Having no useful comments and no useful documentation means that the process of on-boarding is incredibly time consuming and takes valuable work hours away from people that know the codebase well in order to explain the minutia of the code to the newcomers.
This is something that I've attempted to rectify with my research project - every addition has been commented on in its function and sometimes how/why it works.
My hope is that the next person that needs to work on the same area of code would be able to make use of the work I've already done and not need to retrace my steps, but unfortunately the entire codebase is so massive in comparison to the scope of my work that the chance of any overlap is minute.
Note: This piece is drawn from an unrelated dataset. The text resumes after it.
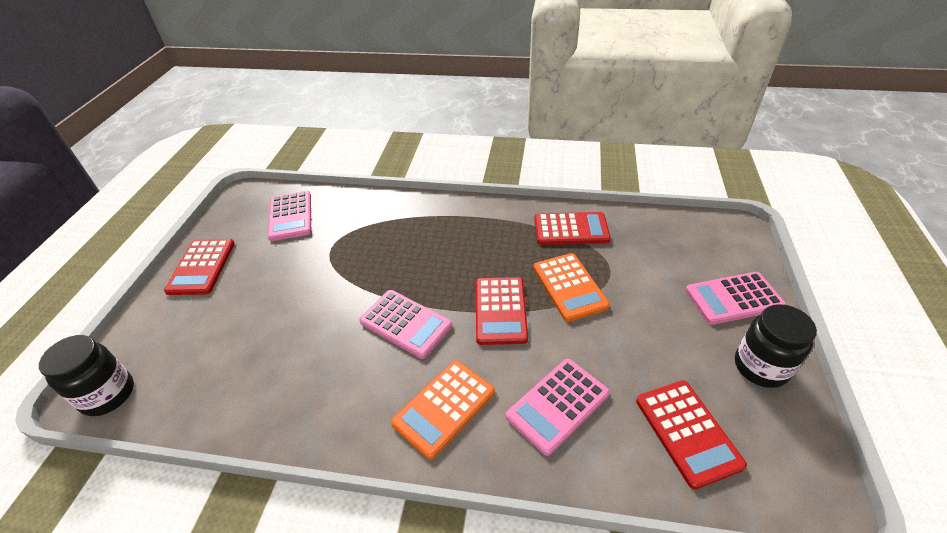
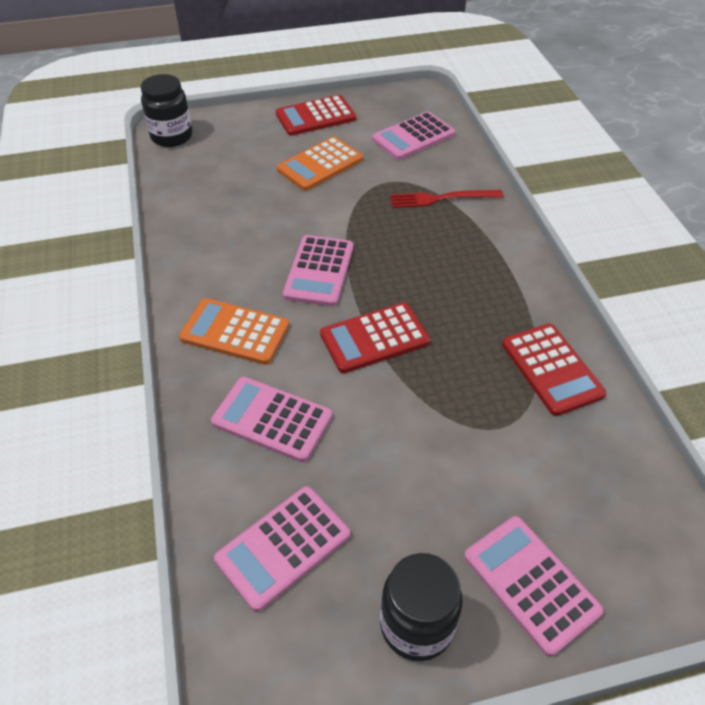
camera: 65 degrees right, 5 degrees up
(375, 224) = (441, 198): none -> red fork
(569, 287) = (445, 391): orange calculator -> orange calculator (320, 164)
(687, 432) = (283, 547): red calculator -> pink calculator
Have useful commit messages
This is another area that definitely needed improving.
Before I began on this research project, commit messages often looked like this:
postcoh.c: fix a bug for output trigger->ifos when the ifos are LV
or
generic_init.sh: change Virgo quality bits with latest suggestion
For the first one, what was the bug?
How does this change fix it?
Or for the second one, what's the "latest suggestion"?
What problem does it solve?
The commit messages that are in the repository are as useful documentation as the comments in the code themselves in many cases.
If you can clearly articulate the reasoning behind changes, the problems that they solve and perhaps possible alternatives, then it makes understanding the progression of the codebase significantly easier - and running git blame
actually would return useful information.
When it comes to writing commit messages, I try to follow this excellent blog post on commit messages, which suggests that you should try to use a text body of a commit message whenever possible to explain "what" and "why" the change has been made.
There's also been a push from some of the other members of the research team to follow similar guidelines.
The project goes under an external code review every 1.5 years or so, and being able to clearly show the reasoning for changes is something that helps with the efficiency of that review in addition to helping new team members understand what they're looking at.
Provide early and timely feedback to direct efforts
One of the reasons why the area of code that I did a complexity analysis on ended up being irrelevant for my project is because I had absolutely no idea what I was being asked to do in my project.
I'd written a project proposal, had talked to my supervisors about doing a complexity analysis, did the complexity analysis, and the only feedback that I got the entire time was "no one has done a complexity analysis for this type of project before, I look forward to the results!".
Whilst this was nice to hear, and the complexity analysis was fun to do, it felt all for naught when I realised that it wasn't really under the purview of my project.
The many hours that I spent pouring over that part of the code, trying to understand every part and running some of my own benchmarks and performance analysis ended up being for something entirely irrelevant.
I don't think that this is entirely the fault of my supervisors - a large part of it also falls on to me for not clarifying what exactly was being asked of me, especially as I didn't really understand how the whole project fit together at the time - but some early feedback to properly direct my efforts into something that was actually relevant would have allowed me to finish my project significantly earlier than it was, and possibly even have time to extend the project.
Conclusion
I know I've spent the last thousand or so words complaining about things in my research project, but I have genuinely enjoyed my time doing research this year.
The value of good comments and documentation, commit messages and the role of feedback in directing efforts are lessons that I will take onto my future projects and work to ensure that the feeling of massively changing scope in a static project does not happen again to me, nor anyone else.